◆ WORK ORDER 1 ◆
How would you render this sentence from the passage on the 69th Regiment Armory in Spanish: "The Armory was the site of the 1913 Armory Show, in which modern art was first publicly presented in the United States."
◆ WORK ORDER 2 ◆
Can you go on with the passage on the 69th Regiment Armory, starting right after its final sentence?

The 69th Regiment Armory was the first armory built in New York City not modeled on a medieval fortress. The building is divided into two parts. The drill shed to the west, in the middle of the block, has a brick facade with limestone trim, as well as a barrel vault. The administration building to the east is three stories high, with a brick-and-limestone facade, a large arch facing Lexington Avenue, and a double-height mansard roof; there are various offices and other rooms inside.

As early as 1886, the 69th Regiment had sought permission to erect a new armory. The site between 25th and 26th Street was not decided upon until 1899; the building began construction in 1904 and formally opened on October 13, 1906. The Armory was the site of the 1913 Armory Show, in which modern art was first publicly presented in the United States. The drill hall has been used for sporting and entertainment events, such as basketball games. As of 2023, it is still used as the headquarters of the New York Army National Guard's 1st Battalion, 69th Infantry Regiment, as well as for special events.

◆ STORED DATA ◆
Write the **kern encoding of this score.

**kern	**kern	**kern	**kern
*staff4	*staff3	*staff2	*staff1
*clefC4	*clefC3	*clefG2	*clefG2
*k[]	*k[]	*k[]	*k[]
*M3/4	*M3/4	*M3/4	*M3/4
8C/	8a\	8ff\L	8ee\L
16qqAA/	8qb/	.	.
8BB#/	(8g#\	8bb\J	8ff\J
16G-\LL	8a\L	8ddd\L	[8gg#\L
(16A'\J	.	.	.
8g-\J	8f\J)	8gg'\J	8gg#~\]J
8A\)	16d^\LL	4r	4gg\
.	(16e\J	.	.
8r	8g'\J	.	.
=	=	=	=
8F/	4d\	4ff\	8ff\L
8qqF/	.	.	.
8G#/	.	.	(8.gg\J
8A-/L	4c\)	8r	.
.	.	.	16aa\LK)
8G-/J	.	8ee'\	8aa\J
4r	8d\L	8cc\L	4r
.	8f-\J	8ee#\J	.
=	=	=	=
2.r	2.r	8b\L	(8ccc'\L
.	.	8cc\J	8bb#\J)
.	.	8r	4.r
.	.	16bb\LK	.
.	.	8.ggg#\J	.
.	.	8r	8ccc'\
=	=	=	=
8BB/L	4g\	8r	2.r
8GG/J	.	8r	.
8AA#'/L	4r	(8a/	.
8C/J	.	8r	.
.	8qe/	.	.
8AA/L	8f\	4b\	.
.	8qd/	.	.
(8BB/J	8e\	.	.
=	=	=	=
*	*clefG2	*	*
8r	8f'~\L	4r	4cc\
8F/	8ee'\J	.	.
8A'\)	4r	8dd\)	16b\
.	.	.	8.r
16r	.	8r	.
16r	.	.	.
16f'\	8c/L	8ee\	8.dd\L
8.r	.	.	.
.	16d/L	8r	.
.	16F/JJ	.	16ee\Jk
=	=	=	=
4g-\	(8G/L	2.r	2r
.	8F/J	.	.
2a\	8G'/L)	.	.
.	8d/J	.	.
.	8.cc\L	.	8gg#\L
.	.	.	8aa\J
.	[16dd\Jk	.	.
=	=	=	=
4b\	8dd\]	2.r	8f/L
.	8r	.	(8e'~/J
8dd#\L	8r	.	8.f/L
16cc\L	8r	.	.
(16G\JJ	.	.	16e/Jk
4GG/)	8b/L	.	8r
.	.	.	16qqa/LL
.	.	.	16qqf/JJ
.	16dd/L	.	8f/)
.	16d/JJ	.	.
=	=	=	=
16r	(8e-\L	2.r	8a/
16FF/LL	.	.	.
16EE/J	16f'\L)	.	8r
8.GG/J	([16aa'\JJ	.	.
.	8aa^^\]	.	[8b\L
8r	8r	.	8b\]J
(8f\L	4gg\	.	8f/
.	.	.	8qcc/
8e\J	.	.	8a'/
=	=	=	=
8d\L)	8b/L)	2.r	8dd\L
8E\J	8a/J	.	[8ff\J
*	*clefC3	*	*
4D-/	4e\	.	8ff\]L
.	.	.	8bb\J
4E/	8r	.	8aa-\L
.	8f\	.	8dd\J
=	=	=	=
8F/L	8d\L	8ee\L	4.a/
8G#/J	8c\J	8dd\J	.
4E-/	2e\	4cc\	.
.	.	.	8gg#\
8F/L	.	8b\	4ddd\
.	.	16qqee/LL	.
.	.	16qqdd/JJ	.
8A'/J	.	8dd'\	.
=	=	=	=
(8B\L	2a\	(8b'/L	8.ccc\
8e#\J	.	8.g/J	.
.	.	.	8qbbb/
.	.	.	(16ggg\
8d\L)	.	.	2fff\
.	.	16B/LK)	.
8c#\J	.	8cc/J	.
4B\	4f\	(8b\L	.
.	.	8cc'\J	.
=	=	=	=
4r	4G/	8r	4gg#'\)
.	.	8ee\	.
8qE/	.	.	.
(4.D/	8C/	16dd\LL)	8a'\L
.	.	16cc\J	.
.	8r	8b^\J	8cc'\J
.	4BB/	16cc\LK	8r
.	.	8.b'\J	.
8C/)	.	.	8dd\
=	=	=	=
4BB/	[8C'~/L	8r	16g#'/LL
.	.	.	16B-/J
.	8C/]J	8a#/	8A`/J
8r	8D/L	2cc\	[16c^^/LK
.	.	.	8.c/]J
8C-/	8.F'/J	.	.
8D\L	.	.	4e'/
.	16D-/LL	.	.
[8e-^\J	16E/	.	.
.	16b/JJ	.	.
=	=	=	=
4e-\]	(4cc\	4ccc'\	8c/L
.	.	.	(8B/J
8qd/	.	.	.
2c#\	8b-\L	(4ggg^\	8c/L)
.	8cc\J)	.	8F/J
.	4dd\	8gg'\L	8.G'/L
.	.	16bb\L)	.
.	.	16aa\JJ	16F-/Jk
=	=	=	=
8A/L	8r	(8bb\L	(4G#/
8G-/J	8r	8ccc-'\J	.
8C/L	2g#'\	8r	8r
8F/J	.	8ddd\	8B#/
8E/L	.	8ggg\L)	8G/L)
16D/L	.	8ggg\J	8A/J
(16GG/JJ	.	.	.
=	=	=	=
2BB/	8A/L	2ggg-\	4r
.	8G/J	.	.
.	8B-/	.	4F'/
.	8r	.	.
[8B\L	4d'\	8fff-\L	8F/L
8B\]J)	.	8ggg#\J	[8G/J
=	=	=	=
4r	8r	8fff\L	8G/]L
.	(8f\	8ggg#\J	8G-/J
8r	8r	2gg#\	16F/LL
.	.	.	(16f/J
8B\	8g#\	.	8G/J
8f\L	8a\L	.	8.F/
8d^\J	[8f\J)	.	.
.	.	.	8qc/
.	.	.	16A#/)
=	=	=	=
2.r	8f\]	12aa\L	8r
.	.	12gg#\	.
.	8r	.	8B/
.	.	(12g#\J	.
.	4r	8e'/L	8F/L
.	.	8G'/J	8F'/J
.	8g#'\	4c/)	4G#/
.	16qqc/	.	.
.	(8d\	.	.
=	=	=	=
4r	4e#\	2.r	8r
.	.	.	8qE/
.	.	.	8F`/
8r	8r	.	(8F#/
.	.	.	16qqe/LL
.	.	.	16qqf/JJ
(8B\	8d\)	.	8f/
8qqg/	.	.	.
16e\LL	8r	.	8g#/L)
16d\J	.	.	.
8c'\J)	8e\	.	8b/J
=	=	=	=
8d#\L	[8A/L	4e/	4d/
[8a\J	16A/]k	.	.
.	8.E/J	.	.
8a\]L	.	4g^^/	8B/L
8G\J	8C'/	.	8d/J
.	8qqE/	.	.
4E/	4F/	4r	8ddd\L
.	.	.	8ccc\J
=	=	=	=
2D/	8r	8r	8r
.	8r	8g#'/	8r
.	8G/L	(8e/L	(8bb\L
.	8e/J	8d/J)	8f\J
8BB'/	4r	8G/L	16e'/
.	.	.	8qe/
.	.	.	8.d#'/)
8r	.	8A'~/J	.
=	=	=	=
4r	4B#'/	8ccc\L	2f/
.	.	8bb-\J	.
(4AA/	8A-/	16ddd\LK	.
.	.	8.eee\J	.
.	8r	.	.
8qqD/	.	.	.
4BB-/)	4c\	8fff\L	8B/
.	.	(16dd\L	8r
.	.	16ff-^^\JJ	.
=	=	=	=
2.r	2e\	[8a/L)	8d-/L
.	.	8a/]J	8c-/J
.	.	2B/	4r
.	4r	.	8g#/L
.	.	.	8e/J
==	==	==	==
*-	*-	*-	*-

◆ ANSWER SPACE 1 ◆
El Armory fue el escenario del Armory Show de 1913, en el que el arte moderno se presentó públicamente por primera vez en los Estados Unidos.

◆ ANSWER SPACE 2 ◆
== Site ==
The armory is at 68 Lexington Avenue between 25th and 26th Streets in the Rose Hill neighborhood of Manhattan in New York City. The surrounding area is considered to be within either the NoMad or Rose Hill neighborhood. The lot measures 63,235 ft2 and occupies almost the entire city block between Park Avenue South to the west, 26th Street to the north, Lexington Avenue to the east, and 25th Street to the south. The site measures approximately 295 ft along 26th Street, 200 ft along Lexington Avenue, and 335 ft along 25th Street. The armory abuts the site of the writer Herman Melville's former house at 104 East 26th Street.

== Architecture ==
Designed by the firm of Hunt & Hunt, the 69th Regiment Armory was the first armory built in New York City to not be modeled on a medieval fortress; instead, it was designed in the Beaux-Arts style. The James D. Murphy Company was the general contractor and masonry contractor for the project. Other contractors involved in the armory's construction included ironwork contractor Milliken Brothers, granite contractor J. E. Dutton, cut-stone contractor Rawnsley and Jackson, bluestone contractor Thomas J. Dunn, fireproofer Roebling Construction Company, carpenter Charles Morton, and electrician James Reilly's Sons Co.

=== Form and facade ===
As designed, the building is divided into two parts: the drill shed to the west, in the middle of the block, and the administration building to the east, facing Lexington Avenue. Both structures were designed with brick facades accented by limestone trim. On 25th Street, there is a wing at the southwest corner with a frontage of 30 ft and a depth of 90 ft; it is four stories high and was used as an infirmary.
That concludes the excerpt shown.